I saw the gynaecologist two days after I am back in Singapore, thanks to my mom who managed to help me get a booking at Thomson Medical Centre merely through the reports I’ve sent her via email. I have had a couple of gynaes in my life. However, I think I am going to stick to this gynae in Singapore since she’s friendly and really good. I suppose it’s time to get my regular checks done every year (instead of once every few years), which is really what every woman, particularly those in their prime reproductive ages, should do. So, more tumour markers blood tests were done on me, as those performed on me in Australia were deemed insufficient. It is a little unbelievable that those 7 test tubes of blood drawn from me in a month were insufficient.

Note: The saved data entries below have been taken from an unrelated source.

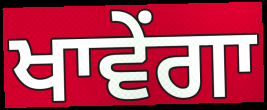
ਖਾਵੇਂਗਾ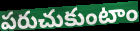
పరుచుకుంటాం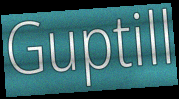
Guptill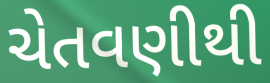
ચેતવણીથી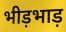
भीड़भाड़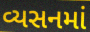
વ્યસનમાંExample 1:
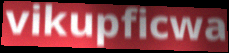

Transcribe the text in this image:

vikupficwa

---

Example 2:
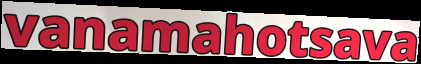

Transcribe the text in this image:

vanamahotsava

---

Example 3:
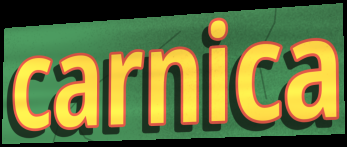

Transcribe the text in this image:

carnica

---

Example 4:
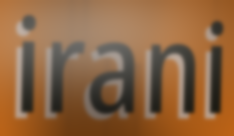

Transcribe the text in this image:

irani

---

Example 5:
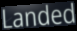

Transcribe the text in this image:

LandedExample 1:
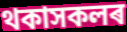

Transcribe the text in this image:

থকাসকলৰ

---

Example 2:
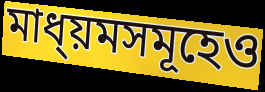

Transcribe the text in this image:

মাধ্য়মসমূহেও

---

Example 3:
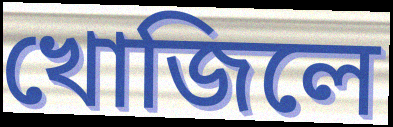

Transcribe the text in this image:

খোজিলে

My gynae offered me an operation slot for the next day or the following week. I wasn’t mentally geared for an operation the next day. So, I took the slot for the following week. On the day of the operation, I remember being pushed into the operation ward, where I even had to wait for my turn for the theater. My gynae had a short operation before me. That certainly felt like a supermarket check out.

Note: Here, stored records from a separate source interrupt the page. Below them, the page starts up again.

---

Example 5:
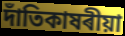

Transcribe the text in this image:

দাঁতিকাষৰীয়া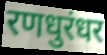
रणधुरंधर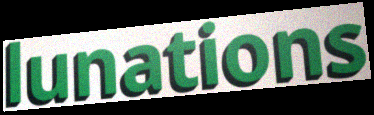
lunations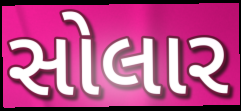
સોલારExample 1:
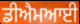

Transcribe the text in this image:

ਡੀਐਮਆਈ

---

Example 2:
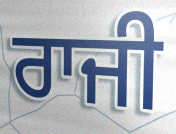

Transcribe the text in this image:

ਰਾਜੀ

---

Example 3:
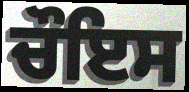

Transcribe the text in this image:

ਚੌਇਸ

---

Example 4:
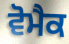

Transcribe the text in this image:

ਵੋਮੈਕ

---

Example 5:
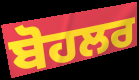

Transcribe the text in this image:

ਬੋਹਲਰ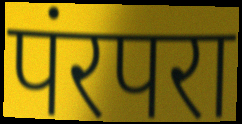
पंरपरा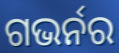
ଗଭର୍ନରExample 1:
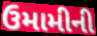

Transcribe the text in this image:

ઉમામીની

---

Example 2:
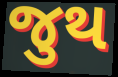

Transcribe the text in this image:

જુથ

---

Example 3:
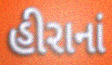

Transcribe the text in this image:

હીરાનાં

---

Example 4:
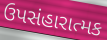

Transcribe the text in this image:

ઉપસંહારાત્મક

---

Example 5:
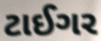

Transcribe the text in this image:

ટાઈગર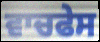
ਵਾਚਫੇਸ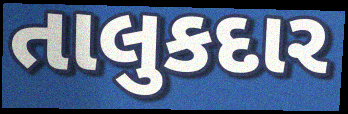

When my turn came, the anesthetist was really quick. I even remembered him cracking a not too funny joke to the nurse about not wasting time and getting this done quick. Before I knew it, the needle went through my veins on my hand. The nurse gave me the oxygen mask and I was knocked out. The next few words I heard repeatedly was: “The operation is over”. Honestly, those words were scary as I felt numb and weak at that point in time. It was only after the operation that I realise that the nurse had to ensure that I am awake before I can be sent from the recovery room to my ward.

My gynae came by in the evening of the operation to see me, and showed me the dermoid cyst she removed. It was big, and ugly (for the lack of a better word). It is unbelievable that I had that in me. She also performed another procedure on me. Of which, both the cyst removed and scrapped linings were sent to the laboratory for tests.

I went for my post-operation last Thursday which went well. It was then the gynae showed me the picture taken at the laboratory of the removed cyst. Obviously, the cyst had to be taken out in several parts. And, once again, for the lack of a better word, this picture looked even worse. The cyst removed had its own cell structure, complete with solid bones, fats, proteins, and so on. Well, let your imagination run wild. According to the tests, the scrapped lining (the additional procedure my gynae took on) also had some sort of a cyst. My gynae took on that procedure given my medical history. I am thankful that the tests showed that the cysts were benign and mature. No pre-cancerous cells were found.

My wounds (merely two small cuts) are recovering well, and hopefully doesn’t leave too muc of a scar. It shouldn’t according to my gynae. The threads are dissolvable and there was still some remaining thread left from the surgical procedures at the post-operation review last Thursday. However, over the weekend I noticed how my body appeared to be unable to get rid of that remaining thread that was stuck with one of the wounds. So, I got it removed at a GP on Monday. That sure hurt a little. Stubborn thread! I also gained 2.6kg from the operation (measured the day after my operation and on the morning right before my operation). Darn CO2 and water that was pumped into my system during the operation! I sure hope the weight go away, since it’s still here, and is definitely a result of the operation.

So, that was it.

I am hoping that I don’t have to rely on the pills I was given by my gynae over the next one year. My fingers are crossed that nature will take its course, because I hate the idea of taking pills, even if it’s just for five days every two months. Please let there be no scars left on me as well. I will actually stick on this scar treatment gel sheet which has been approved by my gynae really soon, which which apparently helps to improve the appearance of scars by softening, flattening and fading.

Let 2011 be a better year for health, and for everything else. Thus far, 2010 has been the most tiring year in all aspects in my life.